L'ingrédient secret : Temps et Technologie
Alors, quelle était la différence entre les hôpitaux ? Les chercheurs ont découvert que l'hôpital le plus performant (Établissement 2) utilisait la liste de contrôle depuis 2018, avait formé 21 membres du personnel, disposait d'un « champion » dédié pour maintenir tout le monde sur la bonne voie et, surtout, avait intégré la liste de contrôle dans son système informatique (Dossier Médical Électronique). Cet hôpital affichait un taux de complétion de 62,4 %.

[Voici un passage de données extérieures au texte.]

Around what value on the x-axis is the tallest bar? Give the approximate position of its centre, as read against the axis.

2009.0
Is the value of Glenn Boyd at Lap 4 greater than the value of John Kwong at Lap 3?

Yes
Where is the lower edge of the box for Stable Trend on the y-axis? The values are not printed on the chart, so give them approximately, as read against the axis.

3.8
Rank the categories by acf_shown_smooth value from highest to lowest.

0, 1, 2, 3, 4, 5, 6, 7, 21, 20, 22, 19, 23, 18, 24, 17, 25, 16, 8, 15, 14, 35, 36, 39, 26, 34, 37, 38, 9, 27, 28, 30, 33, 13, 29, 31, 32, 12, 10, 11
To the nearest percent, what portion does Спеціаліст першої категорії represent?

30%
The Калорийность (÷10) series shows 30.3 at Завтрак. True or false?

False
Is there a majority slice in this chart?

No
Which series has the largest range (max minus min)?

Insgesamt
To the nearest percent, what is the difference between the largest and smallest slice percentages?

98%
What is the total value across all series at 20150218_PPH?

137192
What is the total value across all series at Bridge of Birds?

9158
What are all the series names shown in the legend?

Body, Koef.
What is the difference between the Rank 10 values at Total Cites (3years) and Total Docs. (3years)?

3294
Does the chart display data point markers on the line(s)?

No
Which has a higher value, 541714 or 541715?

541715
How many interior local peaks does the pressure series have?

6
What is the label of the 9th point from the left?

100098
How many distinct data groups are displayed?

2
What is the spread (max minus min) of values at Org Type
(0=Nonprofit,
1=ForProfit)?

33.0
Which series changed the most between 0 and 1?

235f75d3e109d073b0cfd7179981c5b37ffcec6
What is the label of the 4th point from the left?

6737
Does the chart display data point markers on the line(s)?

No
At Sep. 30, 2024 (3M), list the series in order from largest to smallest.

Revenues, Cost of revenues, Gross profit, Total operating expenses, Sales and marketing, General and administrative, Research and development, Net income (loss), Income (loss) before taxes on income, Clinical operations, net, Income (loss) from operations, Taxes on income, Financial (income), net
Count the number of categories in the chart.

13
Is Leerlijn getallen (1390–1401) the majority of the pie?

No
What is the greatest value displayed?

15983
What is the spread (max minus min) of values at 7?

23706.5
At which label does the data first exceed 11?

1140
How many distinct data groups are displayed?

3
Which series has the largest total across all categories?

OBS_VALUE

En revanche, l'hôpital ayant commencé l'utilisation de la liste de contrôle le plus récemment (en 2025) et sans soutien continu ni intégration informatique, peinait fortement, avec un taux de complétion de seulement 21,2 %. L'étude a montré que plus un établissement conservait la liste de contrôle et soutenait son personnel, mieux il réussissait. Pour chaque mois passé à utiliser la liste, les chances de l'utiliser correctement augmentaient de 12 %. Ce n'était pas magique ; c'était simplement de la pratique et du soutien. L'étude a également révélé que lorsque la liste faisait partie du système informatique utilisé quotidiennement par les médecins, la complétion bondissait entre 86 % et 100 %. Lorsqu'il ne s'agissait que d'un formulaire papier, elle finissait souvent par être ignorée.
Ce que l'étude NE dit PAS
Les chercheurs ont veillé à préciser ce qu'ils n'avaient pas trouvé. Ils n'ont pas conclu que la liste de contrôle elle-même était trop difficile à comprendre ; le personnel a déclaré qu'elle était « facile » ou « très facile » à utiliser. Le problème n'était pas l'outil, mais le système qui l'entourait. Ils n'ont pas non plus trouvé que la liste arrêtait miraculeusement tous les décès dans ce groupe spécifique (bien qu'ils aient noté qu'un bébé soit décédé et qu'aucune mère ne soit décédée dans leur petit échantillon), car l'étude portait sur le degré d'utilisation de la liste, et non sur un test visant à vérifier si elle sauvait des vies dans ce groupe précis. Ils ont aussi précisé que l'étude était limitée à seulement trois établissements, donc nous ne pouvons pas affirmer avec certitude que c'est exactement ce qui se passe dans chaque hôpital du Kenya, mais cela donne un indice très fort.
L'essentiel à retenir
L'étude conclut que la Liste de contrôle de l'OMS pour l'accouchement sécurisé est un outil puissant, mais qu'on ne peut pas simplement « l'installer et l'oublier ». Elle nécessite une équipe, du temps et la technologie appropriée pour fonctionner. Si vous remettez simplement une liste de contrôle à un médecin pressé sans formation, sans soutien ou sans moyen de l'intégrer à son travail quotidien, elle finira probablement vide. La plus grande leçon ? Pour protéger les mamans et les bébés, nous devons cesser de traiter la liste de contrôle comme un événement ponctuel et commencer à la traiter comme une habitude qui se renforce chaque mois.